Wherever "Станьте" shows up in the records below, copy the whole line.

━━ DATA EXTRACT

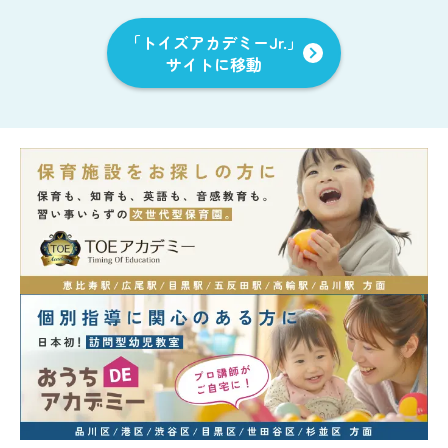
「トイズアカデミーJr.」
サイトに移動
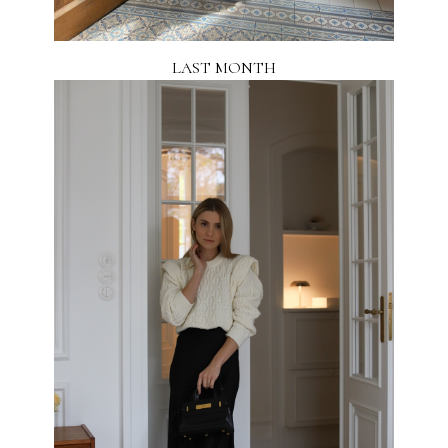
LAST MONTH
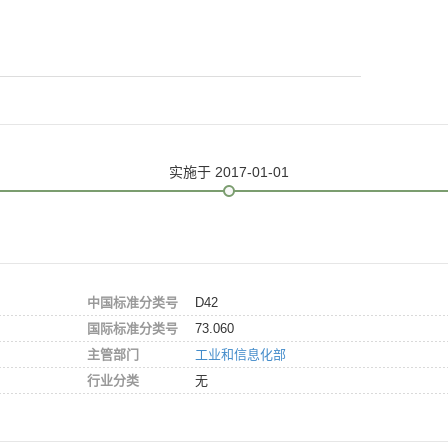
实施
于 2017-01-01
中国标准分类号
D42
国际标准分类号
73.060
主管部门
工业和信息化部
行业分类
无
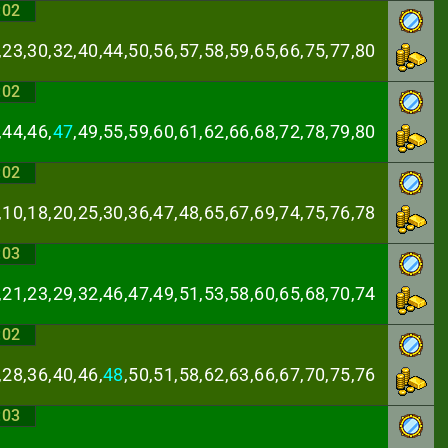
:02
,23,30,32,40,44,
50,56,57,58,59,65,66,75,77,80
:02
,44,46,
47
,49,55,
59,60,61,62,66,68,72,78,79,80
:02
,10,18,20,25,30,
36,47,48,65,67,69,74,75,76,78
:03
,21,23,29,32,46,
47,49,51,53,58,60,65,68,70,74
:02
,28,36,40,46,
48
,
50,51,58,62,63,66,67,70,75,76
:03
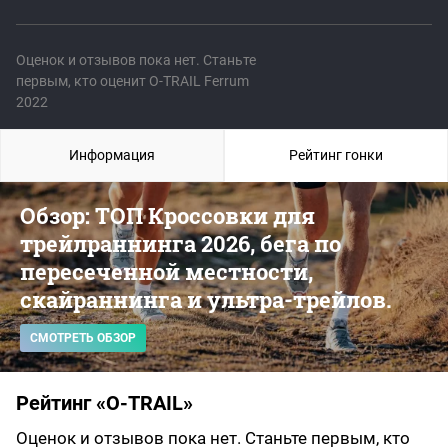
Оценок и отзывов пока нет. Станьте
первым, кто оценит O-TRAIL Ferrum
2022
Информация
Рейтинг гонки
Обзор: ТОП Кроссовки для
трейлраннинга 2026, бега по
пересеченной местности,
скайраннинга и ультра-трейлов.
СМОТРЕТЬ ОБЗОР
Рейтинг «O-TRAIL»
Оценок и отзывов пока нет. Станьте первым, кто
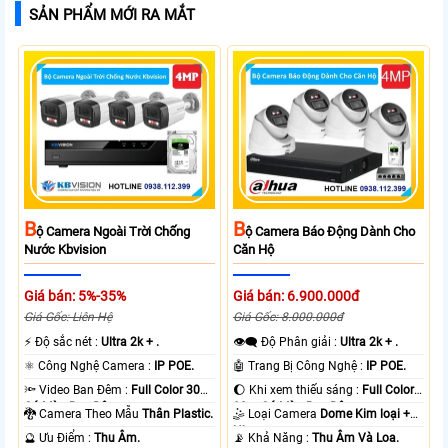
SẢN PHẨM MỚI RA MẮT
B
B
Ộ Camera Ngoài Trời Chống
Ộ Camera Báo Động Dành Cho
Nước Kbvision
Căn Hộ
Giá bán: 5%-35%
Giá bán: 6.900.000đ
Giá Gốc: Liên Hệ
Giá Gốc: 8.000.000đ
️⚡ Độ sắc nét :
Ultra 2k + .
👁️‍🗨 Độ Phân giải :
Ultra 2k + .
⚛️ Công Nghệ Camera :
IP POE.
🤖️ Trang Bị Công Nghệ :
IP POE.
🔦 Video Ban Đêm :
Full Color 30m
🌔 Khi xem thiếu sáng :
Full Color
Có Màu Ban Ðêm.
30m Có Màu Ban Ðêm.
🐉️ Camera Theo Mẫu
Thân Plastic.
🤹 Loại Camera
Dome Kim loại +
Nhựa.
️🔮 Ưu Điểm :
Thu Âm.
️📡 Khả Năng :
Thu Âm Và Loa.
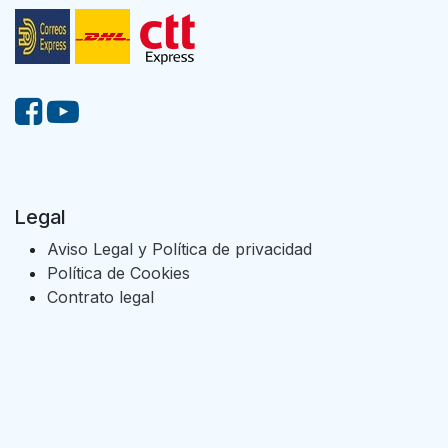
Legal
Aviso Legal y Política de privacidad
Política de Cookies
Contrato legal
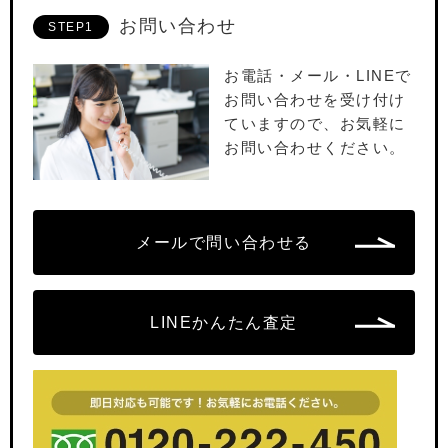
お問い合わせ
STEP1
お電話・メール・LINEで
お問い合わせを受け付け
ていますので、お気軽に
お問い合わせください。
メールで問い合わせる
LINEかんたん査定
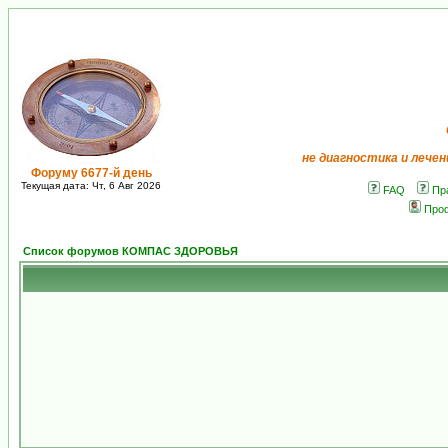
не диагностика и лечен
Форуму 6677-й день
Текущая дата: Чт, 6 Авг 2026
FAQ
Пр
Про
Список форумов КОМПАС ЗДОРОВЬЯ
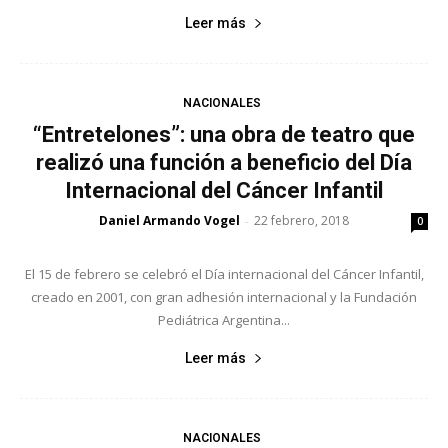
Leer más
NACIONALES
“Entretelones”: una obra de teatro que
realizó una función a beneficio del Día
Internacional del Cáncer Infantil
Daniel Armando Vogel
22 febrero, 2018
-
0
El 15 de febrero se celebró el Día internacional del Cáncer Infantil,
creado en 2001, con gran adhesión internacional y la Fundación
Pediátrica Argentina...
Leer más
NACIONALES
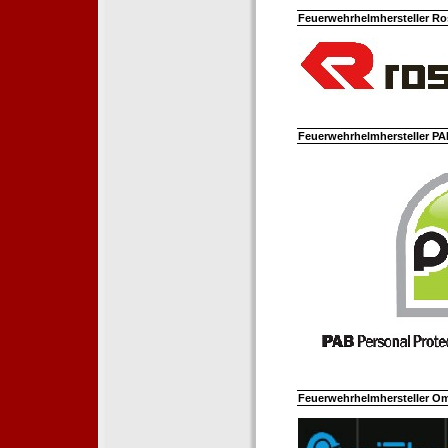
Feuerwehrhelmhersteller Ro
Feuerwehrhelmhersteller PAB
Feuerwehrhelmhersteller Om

━━━━

ANSWER SECTION:
Оценок и отзывов пока нет. Станьте
Оценок и отзывов пока нет. Станьте первым, кто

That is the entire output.